Keeping Her Baby's Secret. Raye Morgan
Читать онлайн книгу.“Janey,” Diana said, sighing with relief. “I’ve got Cam in the car. He was in an accident.”
“What?”
“Not too bad,” she reassured her quickly. “He seems to be basically okay, but I think a doctor ought to look him over. And…well…” She winced. “He’s been drinking so…”
“You’re kidding.” Janey followed her to the car and then they were both fussing over her brother.
“Cam, you blockhead, wake up,” Janey ordered, shaking his shoulder. “We haven’t seen you in years and this is the way you arrive?”
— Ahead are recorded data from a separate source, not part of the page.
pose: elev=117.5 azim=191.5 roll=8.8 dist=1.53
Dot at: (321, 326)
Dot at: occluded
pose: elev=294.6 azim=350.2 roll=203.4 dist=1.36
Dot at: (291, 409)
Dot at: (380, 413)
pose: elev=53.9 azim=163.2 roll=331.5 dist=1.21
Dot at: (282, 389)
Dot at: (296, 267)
He opened one eye. “Janey? I thought I recognized your dulcet tones.”
She shook her head. “Come on. I’ll help you up to your room. I’m sure Mother will want to call Dr. Timmer.”
“I don’t need Dr. Timmer,” he grumbled, though he did begin to leverage himself out of the car. “If Diana can take care of herself, I can take care of myself.” He tried to pound his own chest and missed. “We’re a pair of independents, Diana and I.”
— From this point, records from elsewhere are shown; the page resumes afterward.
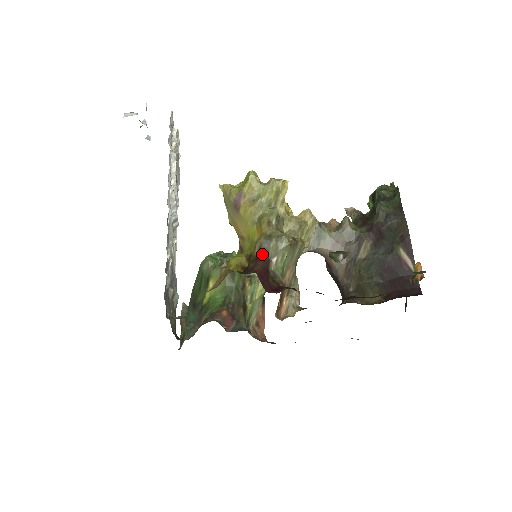
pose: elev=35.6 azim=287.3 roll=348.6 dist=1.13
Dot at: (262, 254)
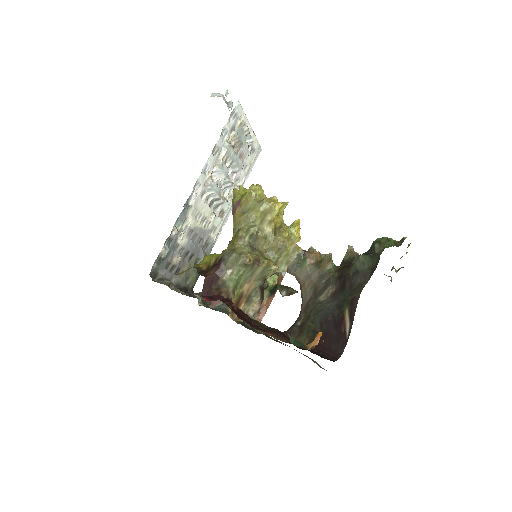
Dot at: (220, 263)
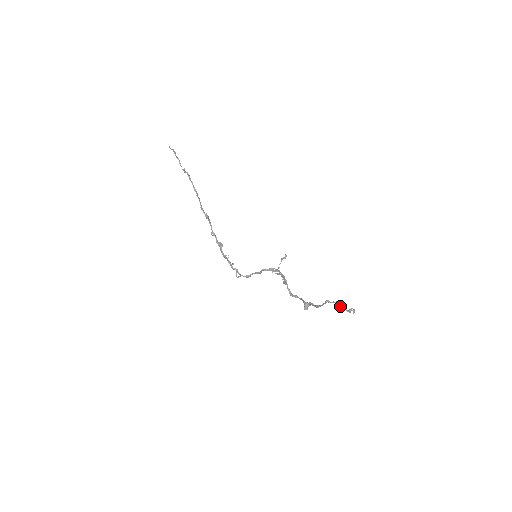
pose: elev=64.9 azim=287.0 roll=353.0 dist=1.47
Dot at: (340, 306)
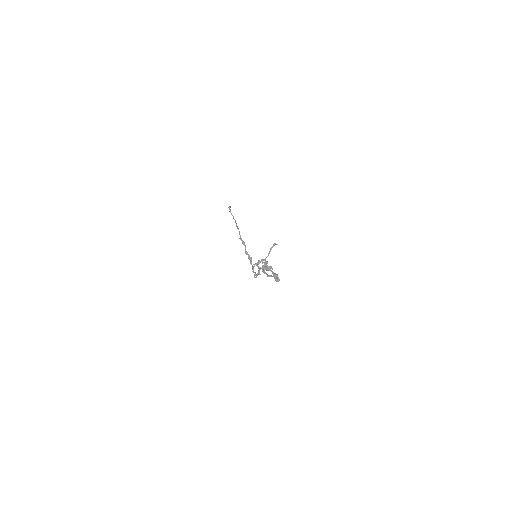
Dot at: occluded
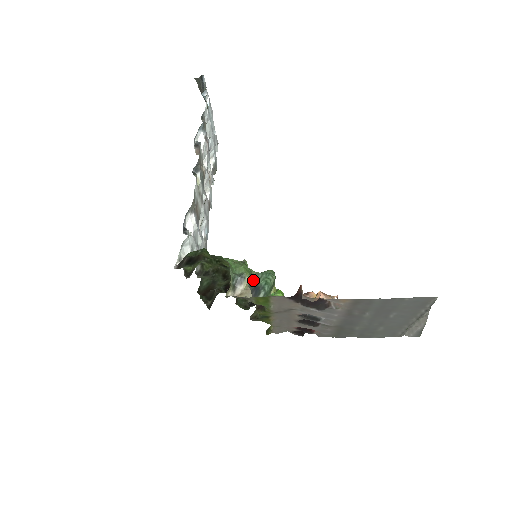
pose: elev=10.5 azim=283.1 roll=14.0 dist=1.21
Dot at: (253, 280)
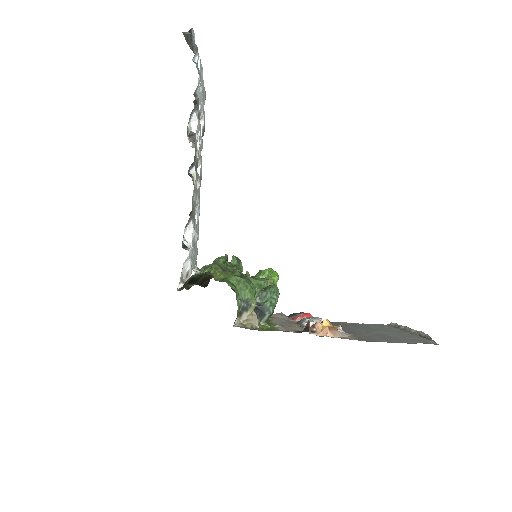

Janey gave him her arm and a quizzical look. “I have no idea what you’re talking about,” she said crisply. “Come on. We’ll let your friend get back to her…whatever.”
“Diana is my best friend,” he murmured, sounding almost melancholy. “My favorite person in this valley. Always has been.”
Janey chose that moment to notice Diana’s baby bulge. Stopping short, she gasped. “Cam! Oh, no!”
Despite his condition, he immediately recognized the way her mind was trending and he groaned. “Listen, Janey, I just got into town at about 2:00 a.m. Not even I could get a lady with child that fast.”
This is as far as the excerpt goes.